DOCUMENT EXCERPT START

Those are the kinds of questions I
would love to hear addressed in the upcoming campaign. But they
rarely get asked. Questions that lift up the biblical vision for
our world where the love for justice is evident in the well-being of the
most vulnerable.
Why won't those questions get
asked? Why don't we hear more candidates honestly and humbly
struggling with that question of how they discern and differentiate
between the voice of God and their own desires? Why is not the
biblical concern for 'the least of these', our brothers and sisters, a
primary campaign issue?
Professor Hendricks, in his new book
with a provocative title "The Politics of Jesus", reveals, I
think, the answer (that's a hot topic today, Wallis has his book
"God's Politics", Hendricks now the "Politics of
Jesus", and others writing on that topic).
Hendricks maintains that ever since
Constantine, when Christianity became the official religion of the
empire, we have been guilty of a new kind of docetism. Now I
realize 'docetism' may not be on the lips of a lot of folks these days,
so here's a definition: docetism is the belief that Jesus only
appeared to be human. That Jesus in reality was a spirit who
appeared to have a body and therefore did not really experience hunger
and thirst, or suffer and die, because how could the divine ever
experience such imperfection and weakness?
And so docetism taught that Jesus
didn't, he didn't suffer that kind of weakness. And it was
officially declared heresy by the church councils in the 4th
century. But it's hung around in various forms ever since.
For instance, if Jesus was fully human, he faced human temptation.
That's the point of the temptation stories, that he faced real
temptations. So it would be very understandable to think, as
Kazantzakis presents in his book "The Last Temptatation of
Christ" (made into a movie by Martin Scorsese), that Jesus would
have been tempted to come down off of the cross to lead a normal life,
to find a good Jewish girl, settle down, get married, have kids, drink
beer, and watch football, like any normal American male J.
Right, that would have been normal temptation? That's what the
movie essentially portrayed.

DOCUMENT EXCERPT END

-- ACTIONS TO TAKE --
[A] Please write out the excerpt on docetism between "Why won't those" and "on that topic).", inclusive.
[B] For each statement, answer yes or no according to the excerpt on docetism and quote the words that decide it: (i) Docetism was declared heresy by church councils in the 4th century. (ii) Hendricks wrote the book titled "God's Politics." (iii) Docetism is defined as the belief that Jesus only appeared to be human.
The lines after the excerpt on docetism have no connection to it.

SUPPLIED ENTRIES START

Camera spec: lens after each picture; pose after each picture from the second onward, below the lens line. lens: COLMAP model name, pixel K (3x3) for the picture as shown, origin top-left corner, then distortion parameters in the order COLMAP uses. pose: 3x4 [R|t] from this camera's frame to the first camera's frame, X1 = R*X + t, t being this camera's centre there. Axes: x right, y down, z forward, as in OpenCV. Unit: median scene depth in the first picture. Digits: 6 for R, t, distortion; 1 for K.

SUPPLIED ENTRIES END
SUPPLIED ENTRIES START

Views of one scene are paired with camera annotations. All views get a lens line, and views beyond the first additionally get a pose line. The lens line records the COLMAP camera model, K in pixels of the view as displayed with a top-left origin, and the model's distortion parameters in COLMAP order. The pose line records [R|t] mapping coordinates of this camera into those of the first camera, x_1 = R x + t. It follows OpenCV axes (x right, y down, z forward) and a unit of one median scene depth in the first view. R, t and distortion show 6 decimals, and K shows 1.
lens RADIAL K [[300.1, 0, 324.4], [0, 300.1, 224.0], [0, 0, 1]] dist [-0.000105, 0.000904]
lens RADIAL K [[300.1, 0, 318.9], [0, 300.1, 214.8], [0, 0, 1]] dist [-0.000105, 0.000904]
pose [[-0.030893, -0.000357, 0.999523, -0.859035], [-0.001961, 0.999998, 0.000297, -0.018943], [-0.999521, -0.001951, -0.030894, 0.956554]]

SUPPLIED ENTRIES END
SUPPLIED ENTRIES START

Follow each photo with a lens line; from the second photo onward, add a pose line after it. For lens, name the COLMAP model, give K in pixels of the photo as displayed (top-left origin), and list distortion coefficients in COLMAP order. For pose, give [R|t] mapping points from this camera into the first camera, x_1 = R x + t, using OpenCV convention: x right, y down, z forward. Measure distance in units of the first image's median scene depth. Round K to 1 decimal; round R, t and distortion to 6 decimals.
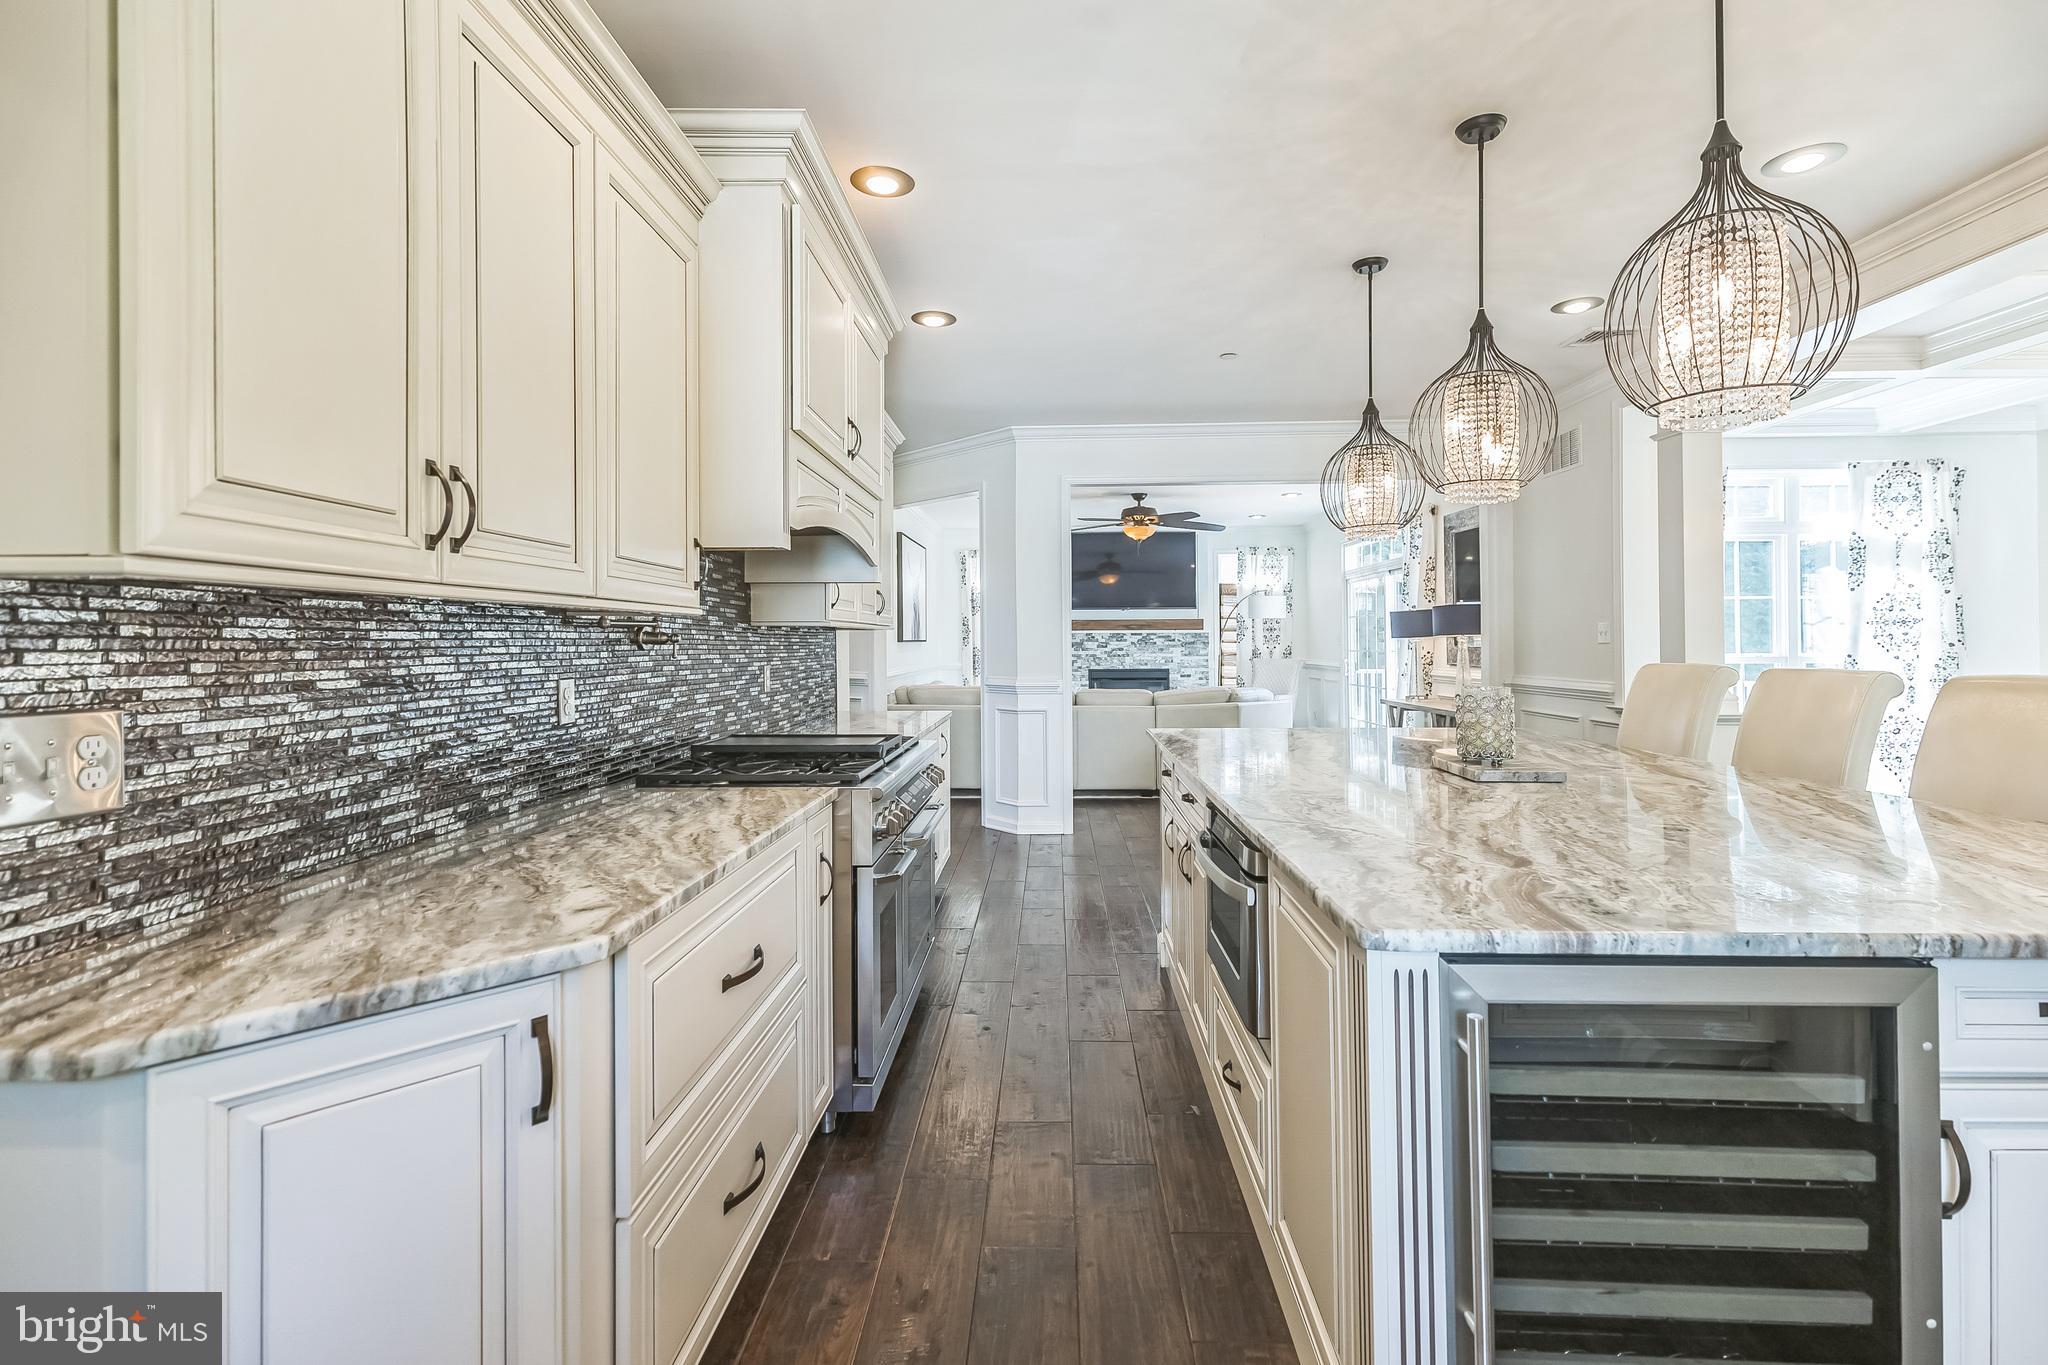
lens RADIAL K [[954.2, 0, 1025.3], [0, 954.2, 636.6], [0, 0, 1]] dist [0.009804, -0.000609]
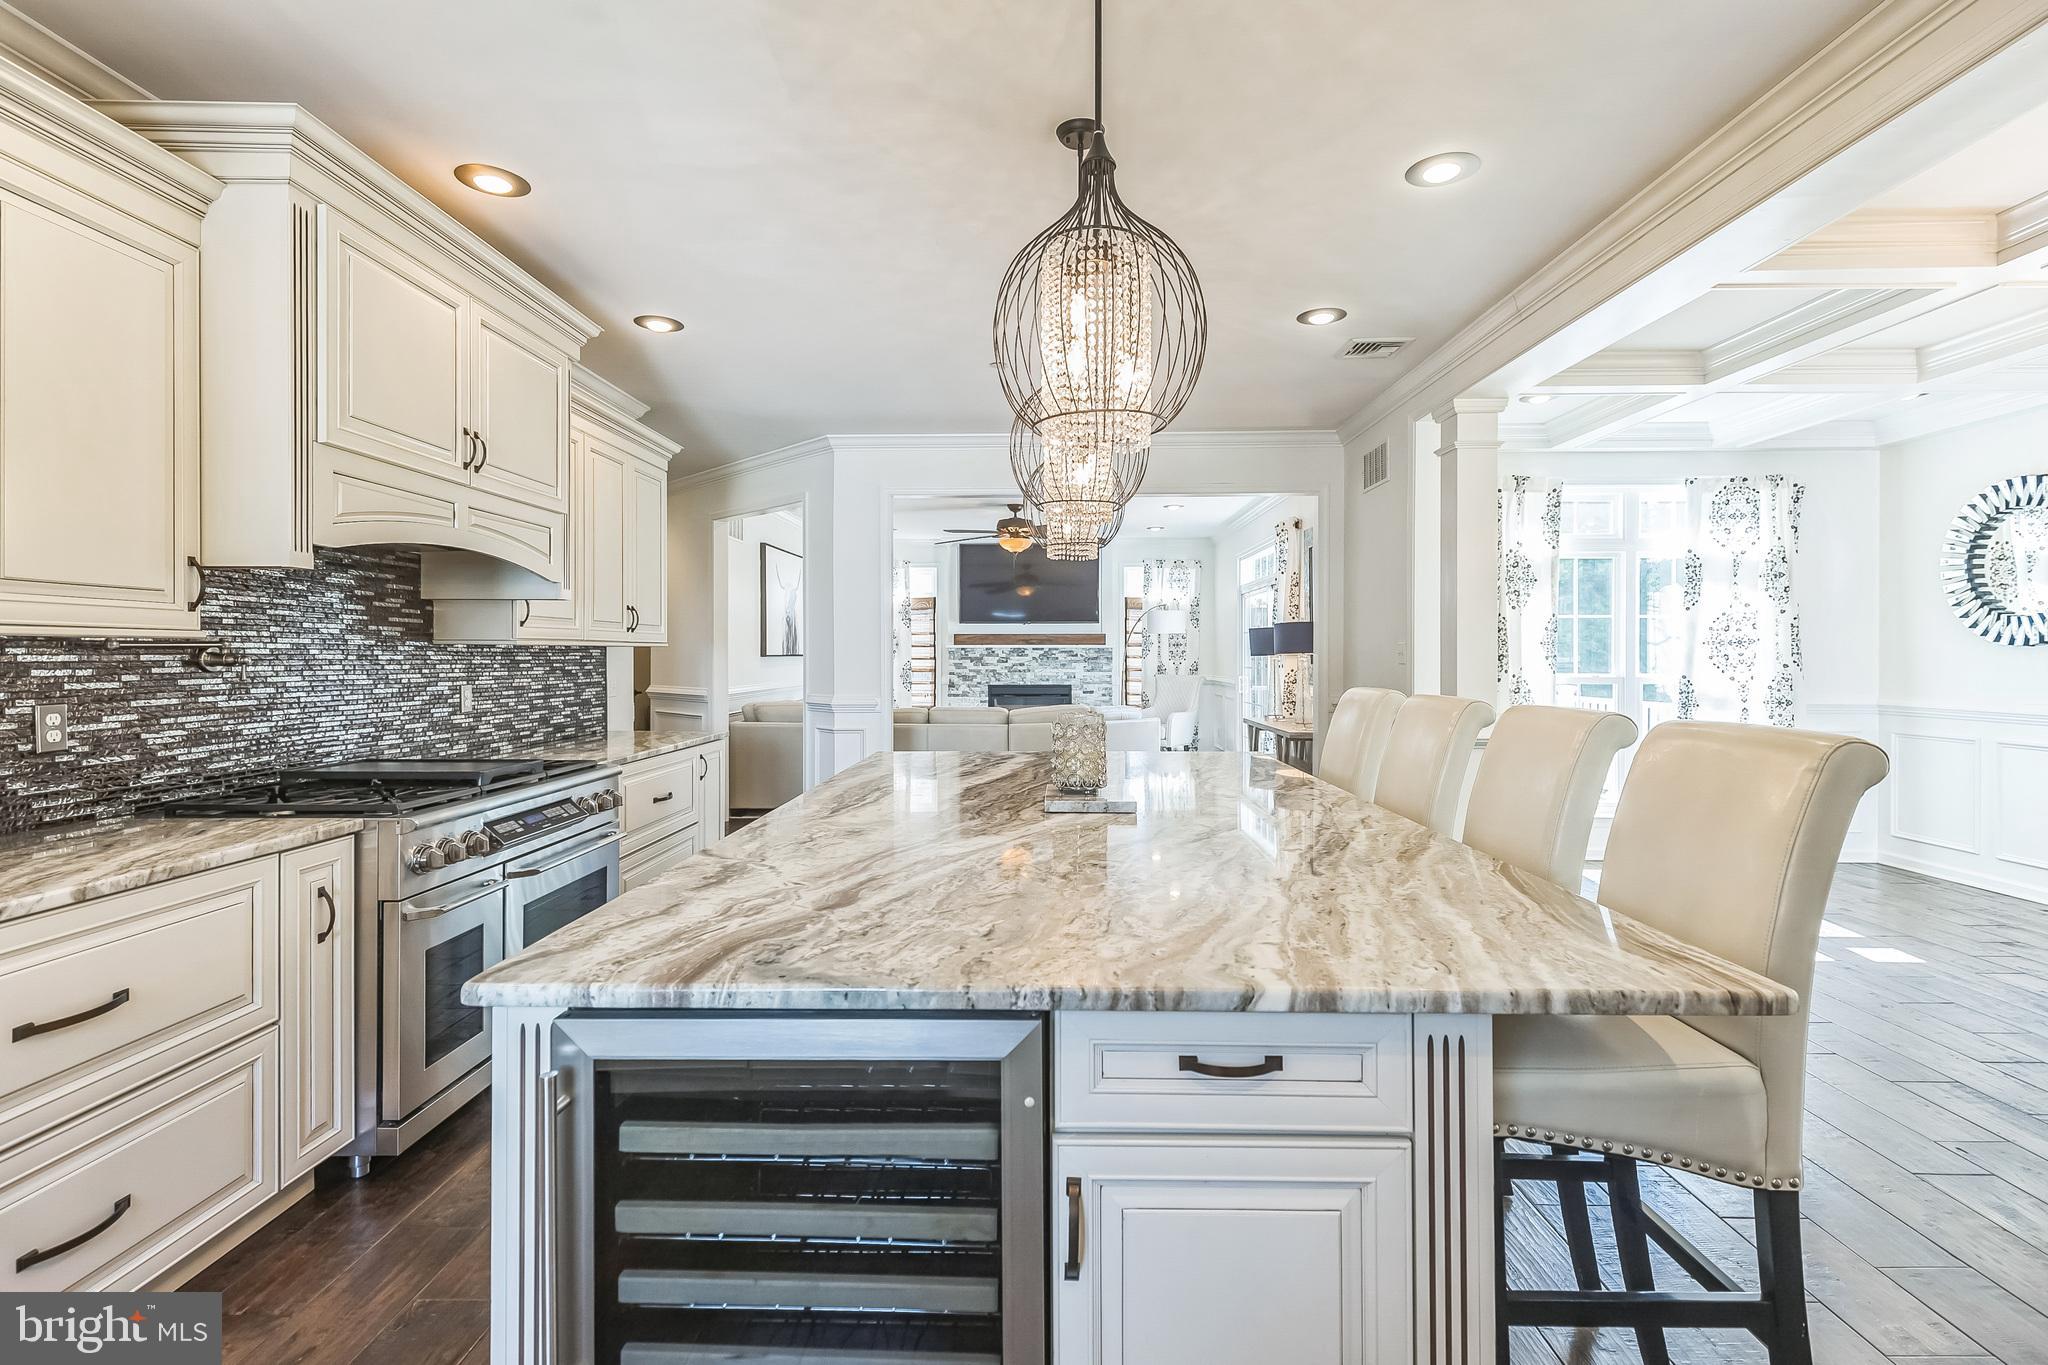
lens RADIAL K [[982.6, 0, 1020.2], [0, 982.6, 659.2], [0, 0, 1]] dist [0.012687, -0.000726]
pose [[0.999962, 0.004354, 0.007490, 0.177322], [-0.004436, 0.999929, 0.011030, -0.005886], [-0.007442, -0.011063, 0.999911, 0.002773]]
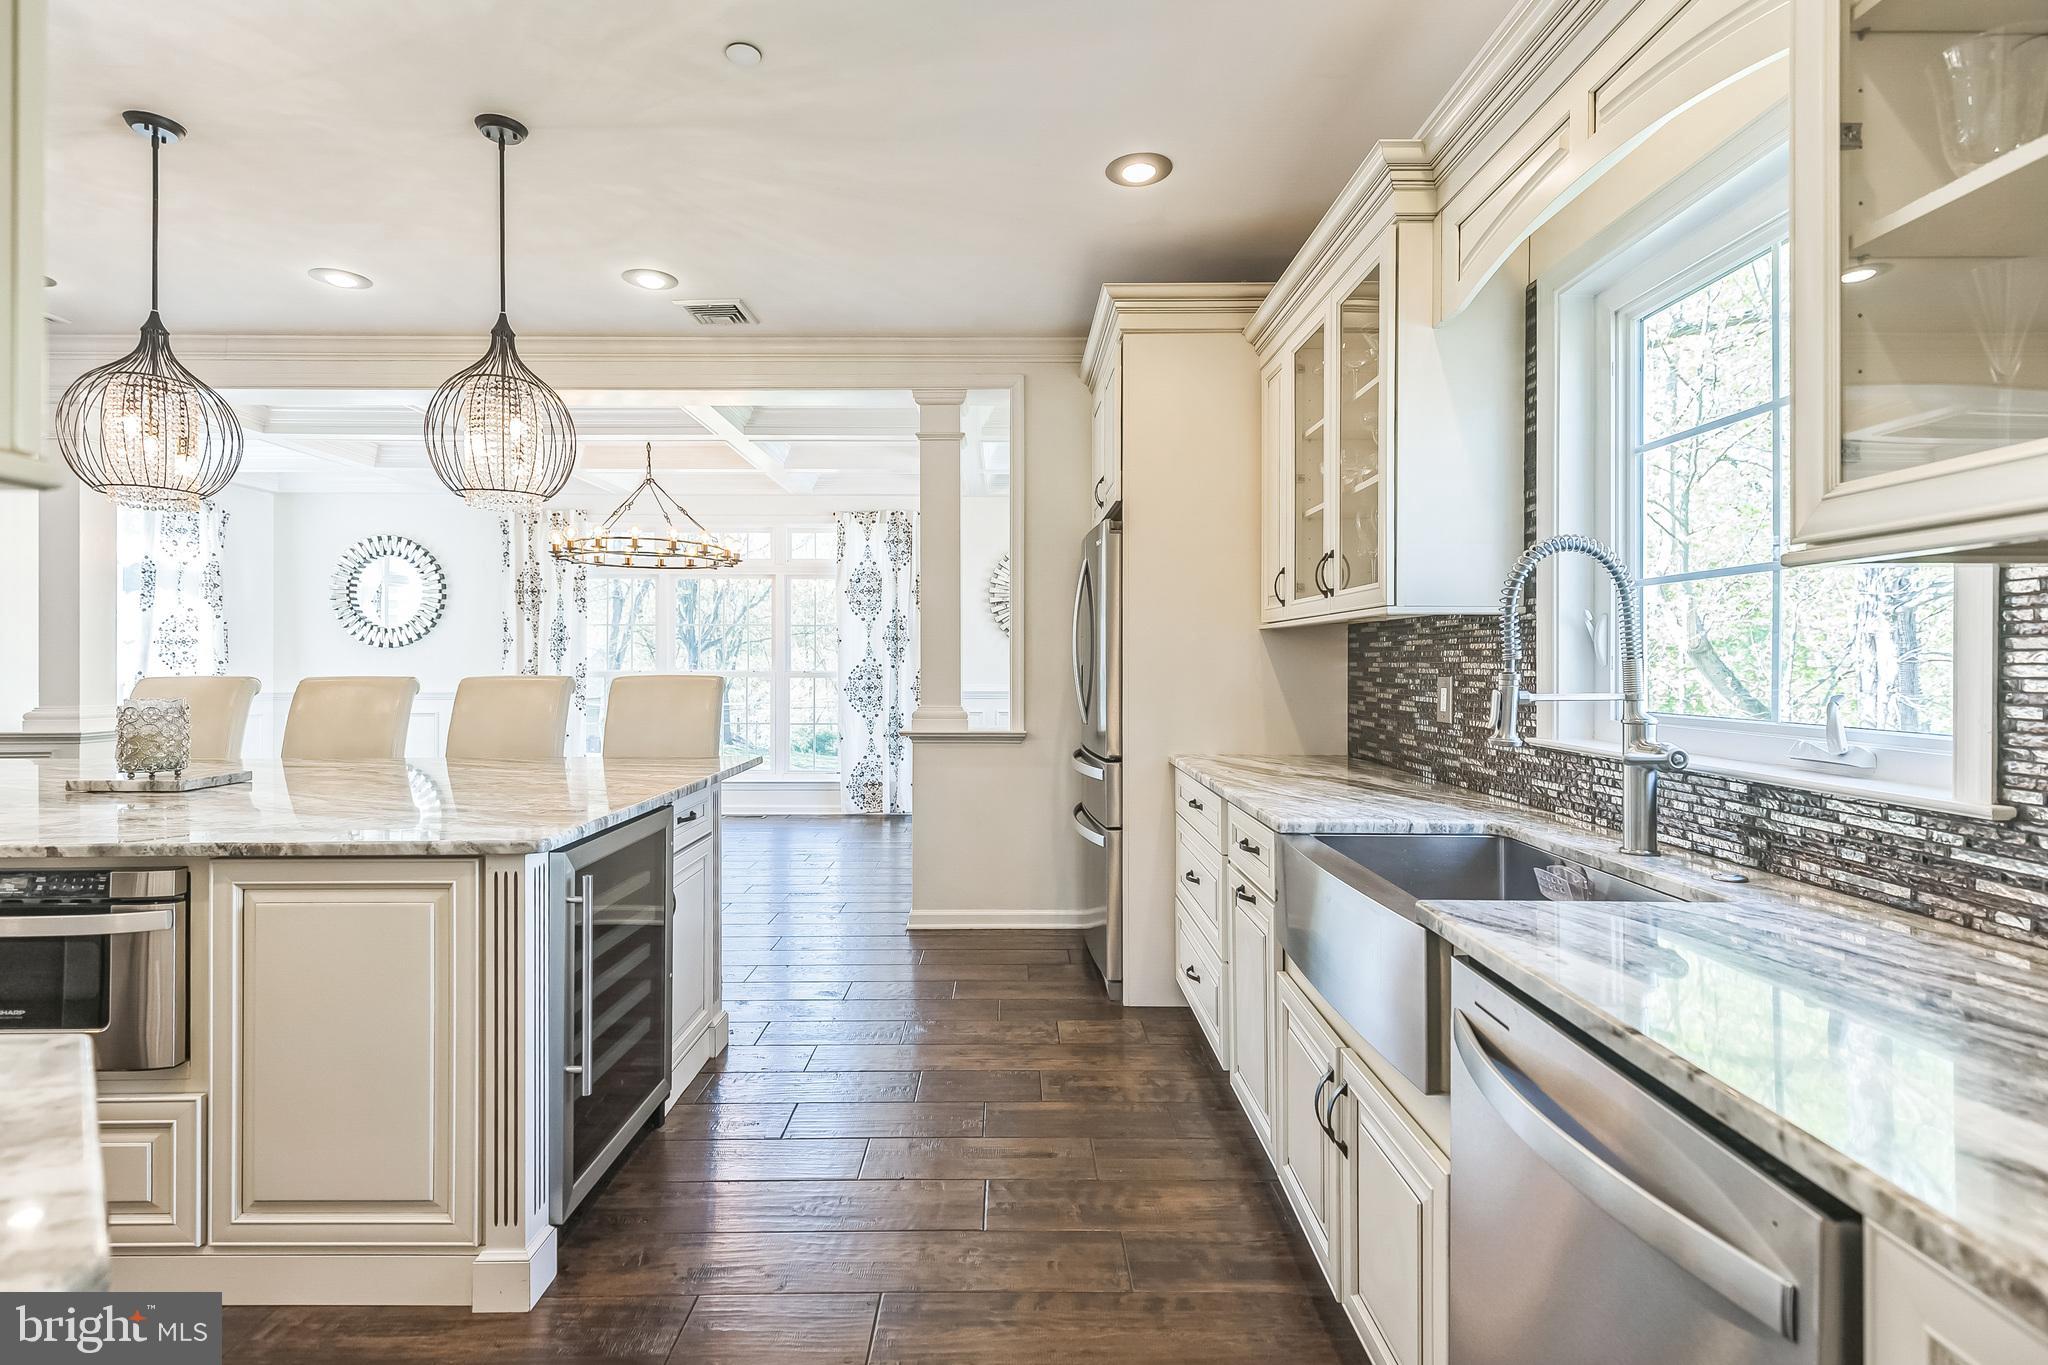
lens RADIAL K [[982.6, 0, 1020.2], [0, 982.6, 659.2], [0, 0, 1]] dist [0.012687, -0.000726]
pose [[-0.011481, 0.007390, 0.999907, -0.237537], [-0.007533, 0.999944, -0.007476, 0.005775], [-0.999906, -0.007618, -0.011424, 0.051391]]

SUPPLIED ENTRIES END

-- ANSWERS TO THE EXERCISES --
[A]
Why won't those questions get
asked? Why don't we hear more candidates honestly and humbly
struggling with that question of how they discern and differentiate
between the voice of God and their own desires? Why is not the
biblical concern for 'the least of these', our brothers and sisters, a
primary campaign issue?
Professor Hendricks, in his new book
with a provocative title "The Politics of Jesus", reveals, I
think, the answer (that's a hot topic today, Wallis has his book
"God's Politics", Hendricks now the "Politics of
Jesus", and others writing on that topic).

[B]
(i) Yes: "it was officially declared heresy by the church councils in the 4th century"
(ii) No: "Wallis has his book "God's Politics", Hendricks now the "Politics of Jesus""
(iii) Yes: "docetism is the belief that Jesus only appeared to be human"